It used to feel worthwhile to list off the terrible things that Donald Trump has done since assuming office in the beginning of 2017 — particularly the examples of his blatant racism. The Advocate did as much in a story at the beginning of 2018 pushing back on when he asked why the United States would want people from “shithole countries.” The story, which appeared on the cover, was titled, “People from ‘Shithole Countries’ Make Important Contributions to Western Mass.”
But 18 months later, Trump has said so many blatantly racist things and taken so many actions blatantly motivated by racism that it almost feels redundant to spell them out. Keeping up with them has been a chore. Trump fatigue has set in.
And then he goes and attacks the Squad — the quartet of progressive female minority congresswomen including Alexandria Ocasio-Cortez of New York, Rashida Tlaib of Michigan, Ilhan Omar of Minnesota, and Ayanna Pressley of Massachusetts — by telling them they should “go back and help fix the totally broken and crime infested places from which they came.” He made the vile statement fully in public on Twitter, and for me it is impossible not to hear “we don’t want any black or brown people in our country” and a call for other ignorant assholes to back him up.
It’s the worst kind of bullying. For people who look like me — a white, cisgender male — it’s not always obvious, but it happens all of the time. And many people of color have the misfortune to experience this specific, ugly, racist taunt and implicit threat at an early age.
One of my first assignments after being hired in 2014 as a reporter for the Daily Hampshire Gazette was to speak to a group of students of color at Hadley’s Hopkins Academy who were taking on racism at the 7th through 12th grade school. One of them, a black eighth-grade student named Mik Gnobo, said he had been told in the halls of the school to “go back to Africa” and “go pick the cotton fields.” He described with maturity how he dealt with these unprovoked comments, about how he kept his emotions in check and tried to ignore them. “It hurts, but at the same time, you have to keep control,” he said. What he hoped for with the group they started was not only to stop the bullies, but inform the vast majority of the mostly-white school that this was a problem.

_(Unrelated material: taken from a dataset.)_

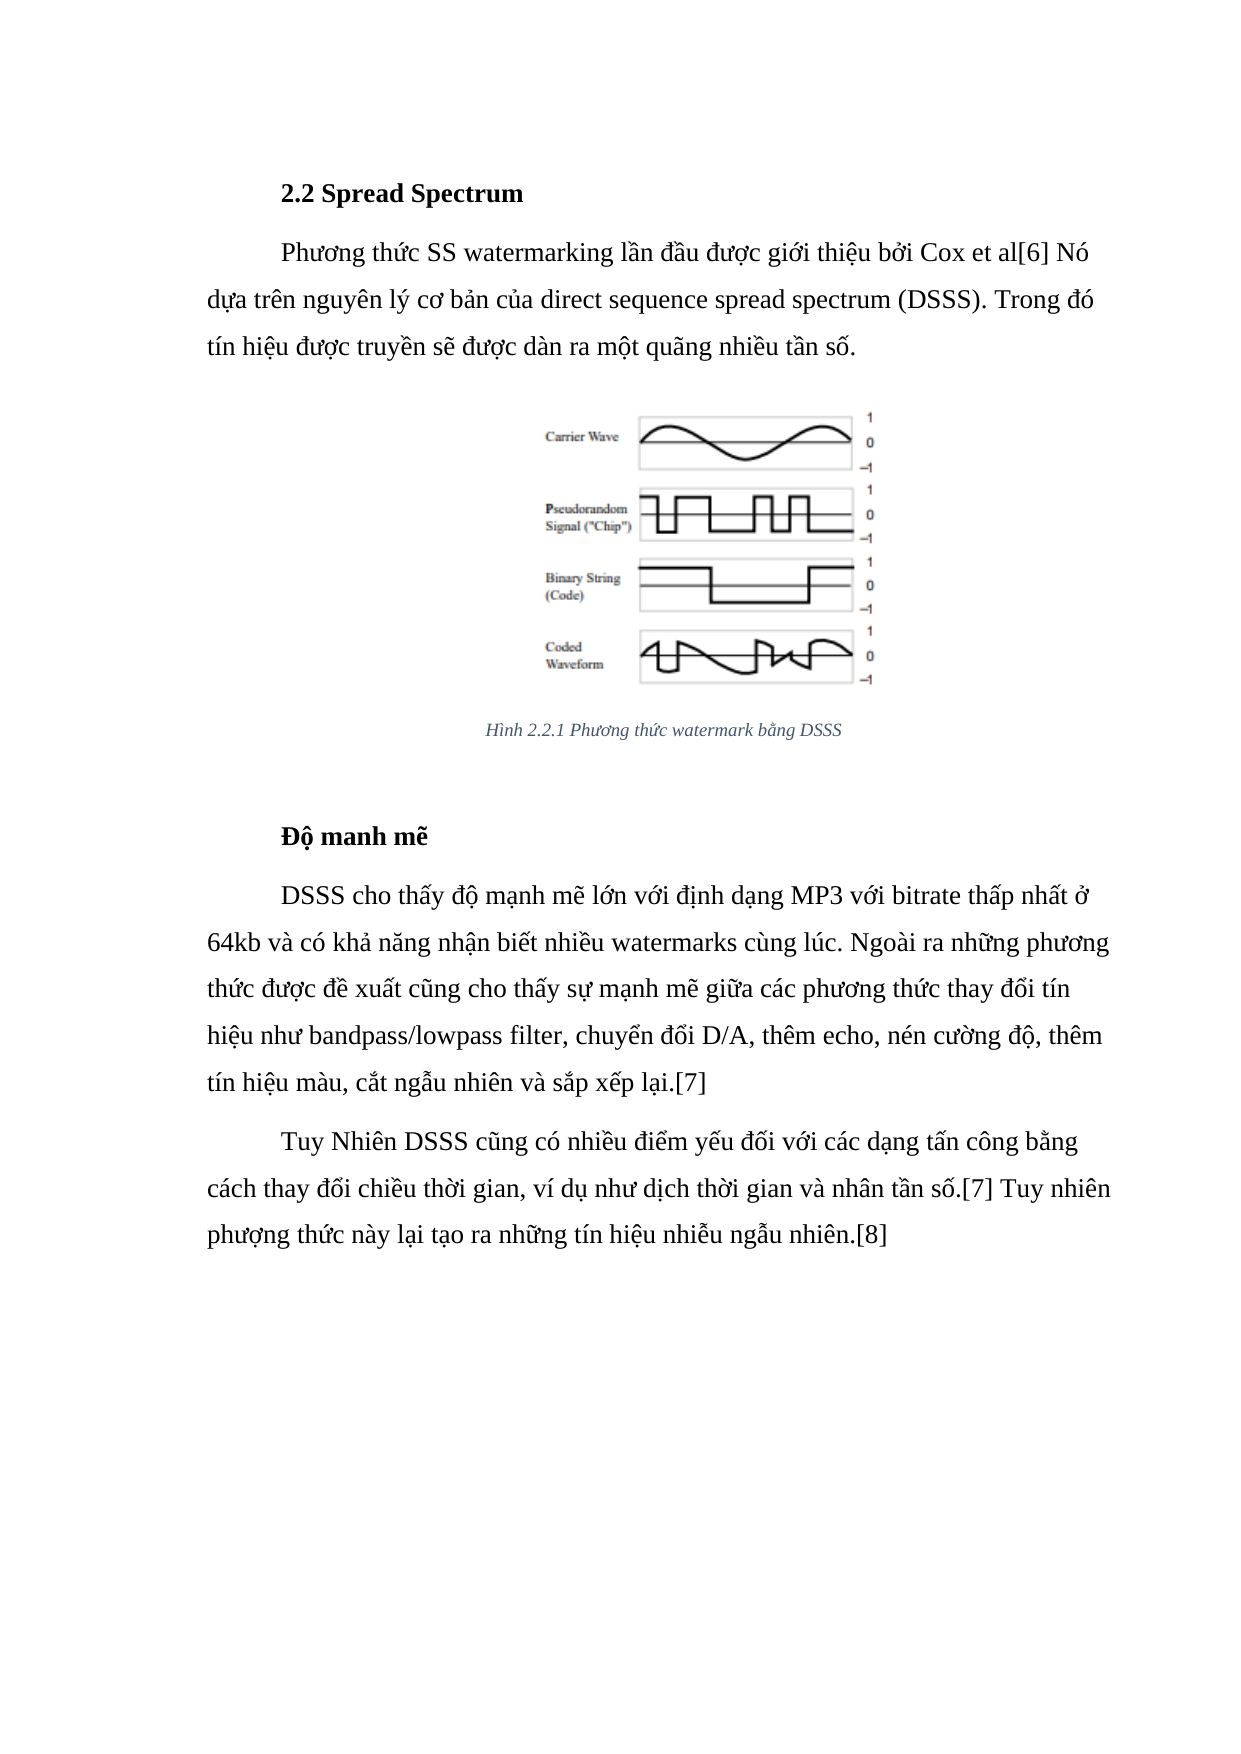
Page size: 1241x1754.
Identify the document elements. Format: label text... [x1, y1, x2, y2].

More recently, Gloria Graves Holmes, a black woman moderating an interstate discussion on race through the Bridge 4 Unity project, shared a memory with me of having the exact same slur — “go back to Africa” — hurled at her. The first time she heard it, she was about 10, and close to her home in Harlem. Much later, established in life, she heard an echo of that same message. She said: “I was a full-time teacher, a masters-level student, a mother, and wife, building a dream home with my family, and the night we moved into our newly-built home, I hear, ‘Nigger go home.’”
Over the course of our extensive interview, those moments stood out. It was clear the memories of them are still with her after all these years — still painful despite a lifetime of accomplishment and respect she had worked for.
Now, the hateful man occupying our White House lobs the same familiar, hateful message at four black and brown congresswomen who have similarly earned the esteem of their peers, elevated to elected office. His warped perspective sees these four, three of whom were born in the United States, and the fourth who has lived in the U.S. since childhood, as perpetual outsiders. It is the same distorted worldview that has pushed forward a migrant family separation policy and kept asylum seekers in detention centers so squalid that multiple people have died in them.
This should be more than we as a nation can stand. And yet, the vast majority of Republicans remain silent on this outrage, tacitly backing the leader of their party — though Mass. Gov. Charlie Baker, South Carolina Sen. Tim Scott, Texas Rep. Will Hurd, and a handful of others are exceptions. The man is a bully, pure and simple. Despite how fatiguing it is to live under his presidency, we have to remind ourselves that it is his hateful views that do not belong in our country. Our neighbors and fellow citizens (and those who deserve a path to citizenship) must be welcome.